A Pew Research Center “Faith in Flux” study indicated that 72 percent of Catholics joining the church in adulthood cited marriage as an important reason for their switch in faith. The figure is not much different from a 1954 estimate of 75 percent joining the church following an interfaith marriage from a Jesuit priest, Father Joseph Fichter.
The pendulum, though, does not swing so readily in the other direction. “Only 13 percent of former Catholics cite marriage to someone who is not Catholic as being an important reason for their conversion to another faith or having no religious affiliation,” Gray said.

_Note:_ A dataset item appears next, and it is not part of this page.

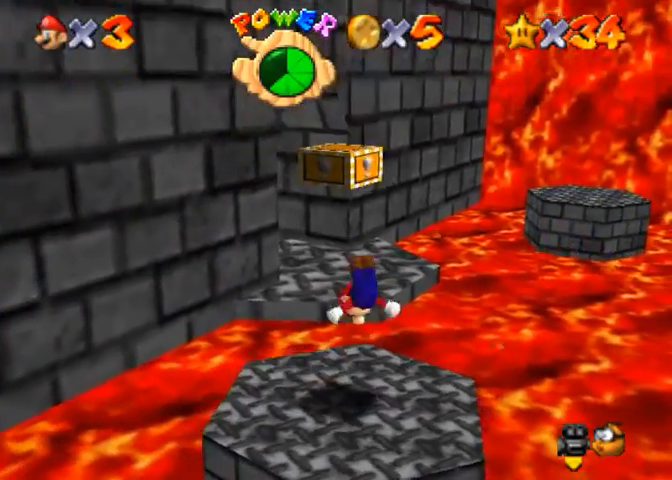
{"buttons": [], "left_stick": "up", "right_stick": "center", "events": [[33, "left_stick", "center"], [200, "left_stick", "up"], [300, "left_stick", "center"], [467, "left_stick", "up"]]}
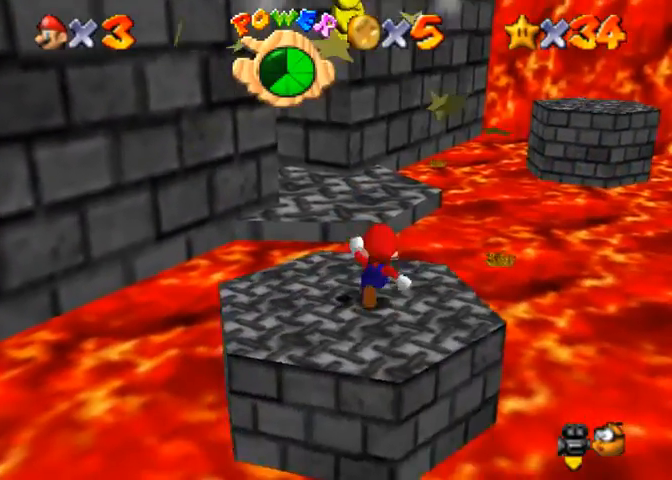
{"buttons": ["CROSS"], "left_stick": "down-left", "right_stick": "center", "events": [[67, "CROSS", "down"], [100, "left_stick", "down"], [333, "left_stick", "down-left"]]}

Gray said about 7 percent of adult Catholics joined the faith in adulthood — about 4 million in all. But “about one in 10 adults — 11 percent — we have surveyed in-pew at Masses nationally identify themselves as Catholic converts,” he added.
“They are among the most active Catholics in the church,” Gray said. Their rate of being “somewhat” or “very” involved in their parish beyond Mass attendance, and going to confession at least once a year, is more than double that of all other Catholics, according to CARA research.
Catholics who joined the faith in adulthood also regularly read religious or spiritual publications and books, agree “somewhat’ or “strongly” that they are a “practicing Catholic,” and agree that their faith is either “the most important” or “among the most important” things in their daily life at a significantly greater rate than all other Catholics.
They also attend Mass at least once a month, register with a parish, regularly contribute to parish offertory collections, and agree “somewhat” or “strongly” that they are proud to be Catholic at much higher levels than all other Catholics.